Sean Whitehead

Personal information
- Full name: Sean Andre Whitehead
- Born: 7 March 1997 (age 29) Klerksdorp, North West, South Africa
- Batting: Right-handed
- Bowling: Slow left-arm orthodox

Domestic team information
- 2016/17–2020/21: Free State
- 2021/22–2022/23: South Western Districts
- 2023/24: Eastern Province
- 2024/25: KwaZulu-Natal Inland
- 2024/25: KwaZulu-Natal

Career statistics
| Competition | FC | LA | T20 |
| Matches | 30 | 26 | 21 |
| Runs scored | 926 | 241 | 69 |
| Batting average | 29.87 | 24.10 | 9.85 |
| 100s/50s | 2/5 | 0/2 | 0/0 |
| Top score | 155* | 61 | 22* |
| Balls bowled | 5,515 | 1,324 | 432 |
| Wickets | 108 | 33 | 15 |
| Bowling average | 21.97 | 26.00 | 29.13 |
| 5 wickets in innings | 6 | 0 | 0 |
| 10 wickets in match | 1 | 0 | 0 |
| Best bowling | 10/36 | 3/21 | 2/13 |
| Catches/stumpings | 12/– | 2/– | 8/– |
- Source: ESPNcricinfo, 15 July 2025

= Sean Whitehead =

South African cricketer

Sean Andre Whitehead (born 7 March 1997) is a South African cricketer. He made his Twenty20 debut for Free State against Zimbabwe in the 2016 Africa T20 Cup on 9 September 2016. Prior to his Twenty20 debut, he was part of South Africa's squad for the 2016 Under-19 Cricket World Cup. He made his first-class debut for Free State in the 2016–17 Sunfoil 3-Day Cup on 8 December 2016.

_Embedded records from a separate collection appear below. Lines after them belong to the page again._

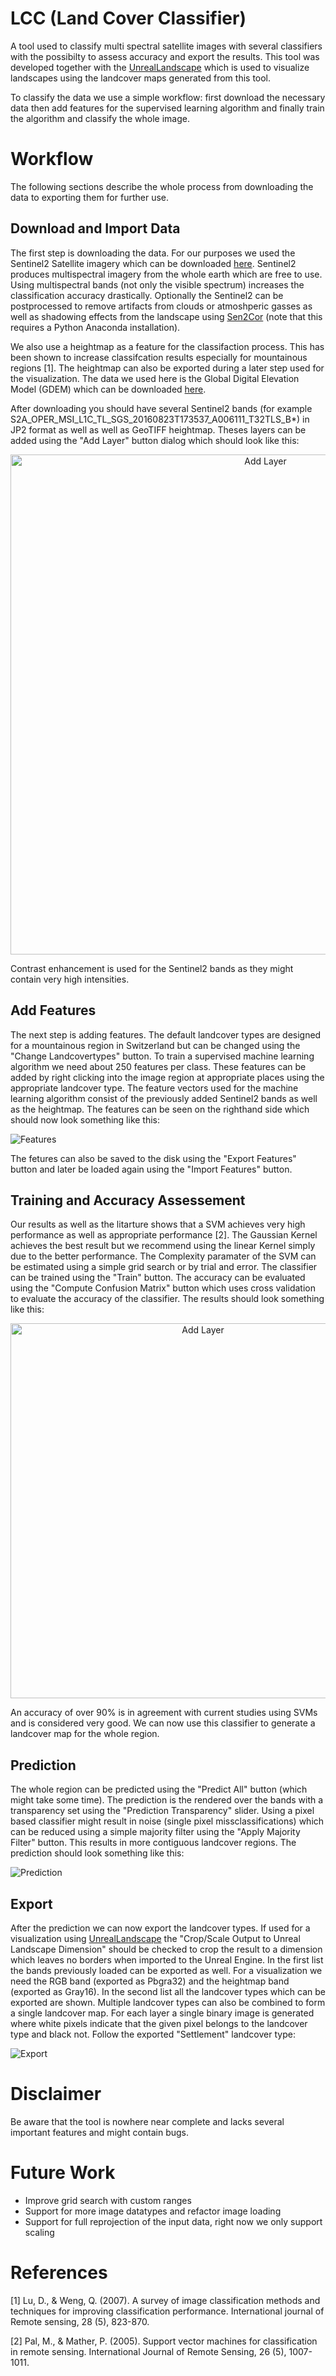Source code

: # LCC (Land Cover Classifier)

A tool used to classify multi spectral satellite images with several classifiers with the possibilty to assess accuracy and export the results. This tool was developed together with the [UnrealLandscape](https://github.com/bneukom/UnrealLandscape) which is used to visualize landscapes using the landcover maps generated from this tool.

To classify the data we use a simple workflow: first download the necessary data then add features for the supervised learning algorithm and finally train the algorithm and classify the whole image.

# Workflow
The following sections describe the whole process from downloading the data to exporting them for further use.

## Download and Import Data
The first step is downloading the data. For our purposes we used the Sentinel2 Satellite imagery which can be downloaded [here](https://scihub.copernicus.eu/dhus/#/home). Sentinel2 produces multispectral imagery from the whole earth which are free to use. Using multispectral bands (not only the visible spectrum) increases the classification accuracy drastically. Optionally the Sentinel2 can be postprocessed to remove artifacts from clouds or atmoshperic gasses as well as shadowing effects from the landscape using [Sen2Cor](http://step.esa.int/main/third-party-plugins-2/sen2cor/) (note that this requires a Python Anaconda installation).

We also use a heightmap as a feature for the classifaction process. This has been shown to increase classifcation results especially for mountainous regions [1]. The heightmap can also be exported during a later step used for the visualization. The data we used here is the Global Digital Elevation Model (GDEM) which can be downloaded [here](https://gdex.cr.usgs.gov/gdex/).

After downloading you should have several Sentinel2 bands (for example S2A_OPER_MSI_L1C_TL_SGS_20160823T173537_A006111_T32TLS_B\*) in JP2 format as well as well as GeoTIFF heightmap. Theses layers can be added using the "Add Layer" button dialog which should look like this:

<p align="center">
   <img src="http://i.imgur.com/ubxfuBx.png" alt="Add Layer" width="800"/>
</p>


Contrast enhancement is used for the Sentinel2 bands as they might contain very high intensities.

## Add Features
The next step is adding features. The default landcover types are designed for a mountainous region in Switzerland but can be changed using the "Change Landcovertypes" button. To train a supervised machine learning algorithm we need about 250 features per class. These features can be added by right clicking into the image region at appropriate places using the appropriate landcover type. The feature vectors used for the machine learning algorithm consist of the previously added Sentinel2 bands as well as the heightmap. The features can be seen on the righthand side which should now look something like this:

![Features](http://i.imgur.com/nayFTu0.jpg)

The fetures can also be saved to the disk using the "Export Features" button and later be loaded again using the "Import Features" button.

## Training and Accuracy Assessement
Our results as well as the litarture shows that a SVM achieves very high performance as well as appropriate performance [2]. The Gaussian Kernel achieves the best result but we recommend using the linear Kernel simply due to the better performance. The Complexity paramater of the SVM can be estimated using a simple grid search or by trial and error. The classifier can be trained using the "Train" button. The accuracy can be evaluated using the "Compute Confusion Matrix" button which uses cross validation to evaluate the accuracy of the classifier. The results should look something like this:

<p align="center">
   <img src="http://i.imgur.com/ykkyFXL.png" alt="Add Layer" width="600"/>
</p>

An accuracy of over 90% is in agreement with current studies using SVMs and is considered very good. We can now use this classifier to generate a landcover map for the whole region.

## Prediction
The whole region can be predicted using the "Predict All" button (which might take some time). The prediction is the rendered over the bands with a transparency set using the "Prediction Transparency" slider. Using a pixel based classifier might result in noise (single pixel missclassifications) which can be reduced using a simple majority filter using the "Apply Majority Filter" button. This results in more contiguous landcover regions. The prediction should look something like this:

![Prediction](http://i.imgur.com/LmP6kgy.jpg)

## Export
After the prediction we can now export the landcover types. If used for a visualization using [UnrealLandscape](https://github.com/bneukom/UnrealLandscape) the "Crop/Scale Output to Unreal Landscape Dimension" should be checked to crop the result to a dimension which leaves no borders when imported to the Unreal Engine. In the first list the bands previously loaded can be exported as well. For a visualization we need the RGB band (exported as Pbgra32) and the heightmap band (exported as Gray16). In the second list all the landcover types which can be exported are shown. Multiple landcover types can also be combined to form a single landcover map. For each layer a single binary image is generated where white pixels indicate that the given pixel belongs to the landcover type and black not. Follow the exported "Settlement" landcover type:

![Export](http://i.imgur.com/yBcfoQJ.jpg)

# Disclaimer
Be aware that the tool is nowhere near complete and lacks several important features and might contain bugs.

# Future Work
* Improve grid search with custom ranges
* Support for more image datatypes and refactor image loading
* Support for full reprojection of the input data, right now we only support scaling

# References
[1] Lu, D., & Weng, Q. (2007). A survey of image classification methods and techniques
for improving classification performance. International journal of Remote sensing,
28 (5), 823-870.

[2] Pal, M., & Mather, P. (2005). Support vector machines for classification in remote
sensing. International Journal of Remote Sensing, 26 (5), 1007-1011.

In September 2018, he was named in Free State's squad for the 2018 Africa T20 Cup. In September 2019, he was named in Free State's squad for the 2019–20 CSA Provincial T20 Cup. In April 2021, he was named in South Western Districts' squad, ahead of the 2021–22 cricket season in South Africa. In November 2021, in the Division 2 match between South Western Districts and Easterns in the 2021–22 CSA 4-Day Series, Whitehead took all ten wickets in the second innings for South Western Districts, recording the second-best figures in a domestic first-class match in South Africa.